Template-free docking does not rely on pre-solved complexes and it is the main focus of this post. Standard modus-operandi of a template-free protein-protein docker is the following:

Sample N poses.
Re-score top D sampled poses.
Refine the top K poses.

In the first step, possible poses of ligand with respect to the receptor. This is very often achieved by FFT (ZDOCK) or more elaborate methods such as geometric hashing/pose clustering (PatchDock). The possible orientations are ranked by a simplified energy function or a statistical potential. In most cases this step is performed in rigid-body mode (intra-molecular distances are not allowed to change) for the computational efficiency. The number of sampled poses is usually in the thousands (N~ 2k-10k).
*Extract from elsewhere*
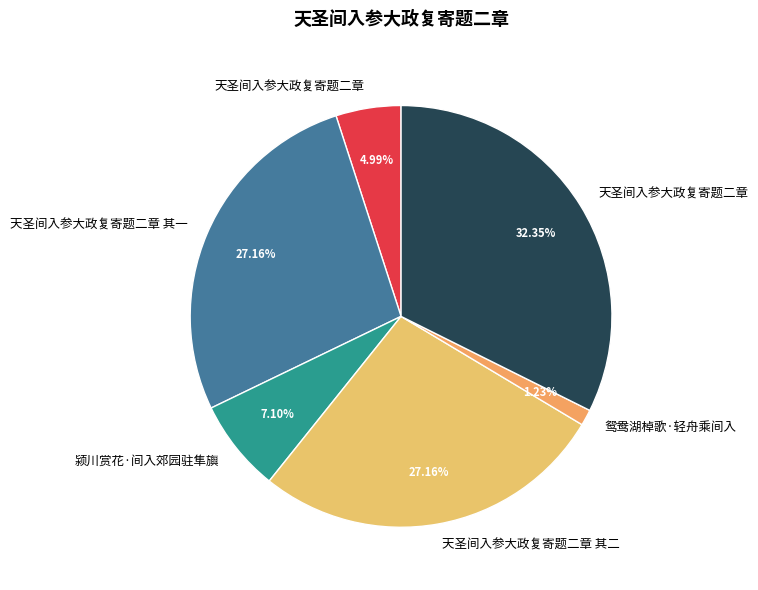

Is there a majority slice in this chart?

No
The re-scoring set uses a more elaborate energy function/statistical potential to identify more close-to native poses. Notable examples include pyDock and ZRANK. Since such functions are usually more expensive computationally (for instance pyDock calculates the LJ potential, Coulombic electrostatics and desolvation terms), it is more tractable to apply them to a smaller set of (D<<N) of top poses as returned by the rigid-body sampler. Additionally, the final poses might be pruned for redundancy by removing structures which are very similar to each other. One method in particular (ClusPro) owes its success to scoring the rankings based on the numbers of similar decoys per cluster out of a number of top predictions.

The final step constitutes the refinement of the select top K poses (K<<D). Here, flexibility might be introduced so as to account for conformational changes upon binding. Tools used to achieve this are very computationally expensive energy fields such as AMBER or CHARMM. The coordinates of side-chains or even backbones are distorted, for instance using normal mode calculations, until the energy function reaches an energetic minimum via a flavor of gradient descent.

Fig. 1: Breakdown of results of the pyDock group at the latest CAPRI round. The results are presented for each target, in the predictor as well as scorer capacity.

The pyDock group Methodology and Results

The pyDock group follows the pattern outlined above. As a sampler they employ ZDOCK and FTDOCK, both fast rigid-body Fast Fourier Transform-based methods. They use their pyDock function to score the best models. Additionally, they remove redundancy from the final lists of decoys by removing these entries which are too similar to the higher-scoring ones according to ligand rmsd. The final refining step is carried out using TINKER.